P. m mugitus hatchlings are larger than most snake hatchlings with an average length of 15 inches.

== Conservation status ==
In addition to the state-level conservation statuses previously noted, P. m. mugitus has been classified by NatureServe as G4T3; this means that while the species, P. melanoleucus, is 'apparently secure', the specific subspecies of P. m. mugitus is 'vulnerable'. NatureServe defines 'apparently secure' as "at fairly low risk of extinction or collapse" and 'vulnerable' as "at moderate risk of extinction or collapse".

Additionally, the population is assumed to be declining as a result of habitat loss. This loss includes the removal of tree stumps, which causes a decrease in the amount of underground habitat structures. In addition, predation at all stages of life from nine-banded armadillos, feral hogs, and red imported fire ants could be increasing. Finally, mortality caused by humans, domesticated pets, and roads all contribute to further harm to the subspecies.
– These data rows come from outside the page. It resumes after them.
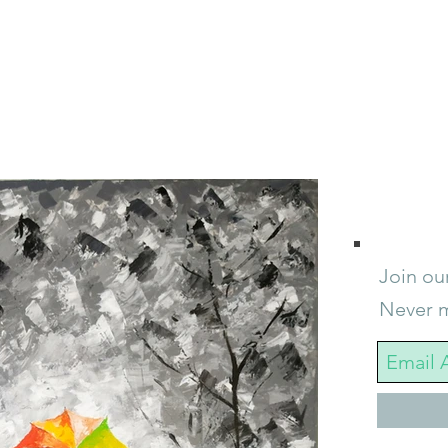
Join our
Never m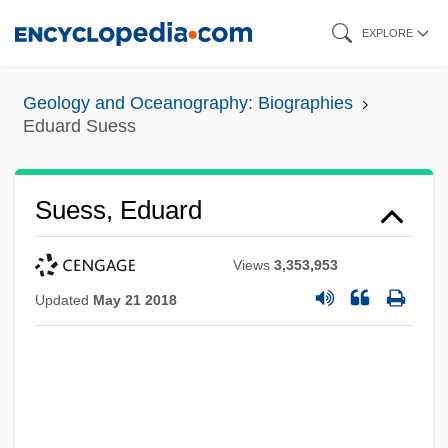
Skip
EXPLORE
to
main
Geology and Oceanography: Biographies
content
Eduard Suess
Suess, Eduard
Views
3,353,953
Updated
May 21 2018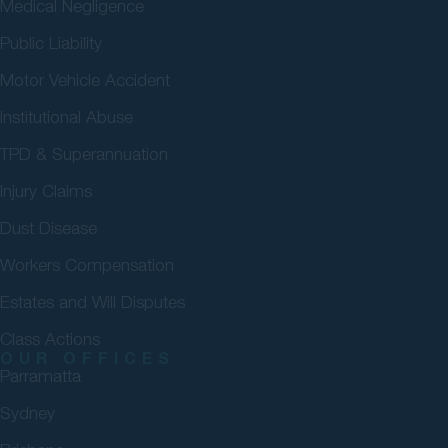
Medical Negligence
Public Liability
Motor Vehicle Accident
Institutional Abuse
TPD & Superannuation
Injury Claims
Dust Disease
Workers Compensation
Estates and Will Disputes
Class Actions
OUR OFFICES
Parramatta
Sydney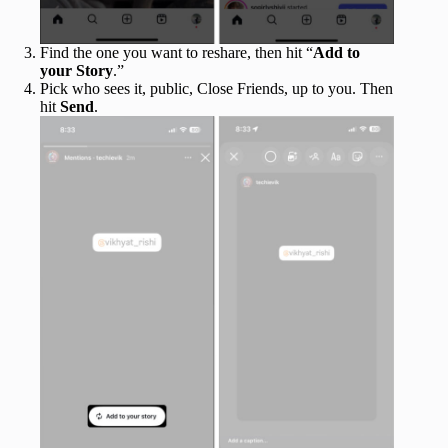
Find the one you want to reshare, then hit “
Add to
your Story
.”
Pick who sees it, public, Close Friends, up to you. Then
hit
Send
.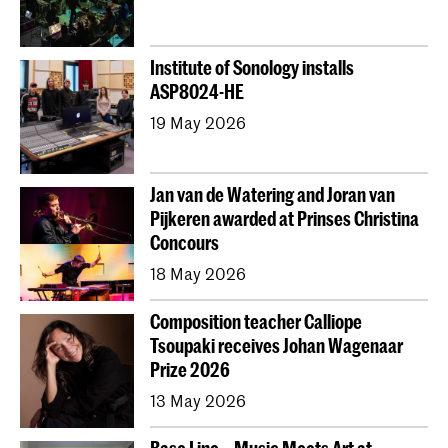
Institute of Sonology installs
ASP8024-HE
19 May 2026
Jan van de Watering and Joran van
Pijkeren awarded at Prinses Christina
Concours
18 May 2026
Composition teacher Calliope
Tsoupaki receives Johan Wagenaar
Prize 2026
13 May 2026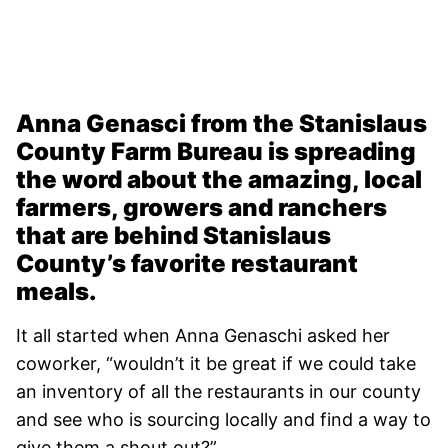
Anna Genasci from the Stanislaus
County Farm Bureau is spreading
the word about the amazing, local
farmers, growers and ranchers
that are behind Stanislaus
County’s favorite restaurant
meals.
It all started when Anna Genaschi asked her
coworker, “wouldn’t it be great if we could take
an inventory of all the restaurants in our county
and see who is sourcing locally and find a way to
give them a shout out?”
In order to increase the stability of this subspecies, some say it is necessary to establish large, connected tracts of land that undergo regular controlled burns. The continuity of these tracts of land could help maintain genetic diversity, while the controlled burns would help maintain the habitat for P. m. mugitus, among many other species. Corroborating this is NatureServe's Management Requirements, which directly state the need for consistent controlled burns. Additionally, the mean home range size among P. m. mugitus was measured to be 59.2 ha, emphasizing the idea that large tracts of land are necessary.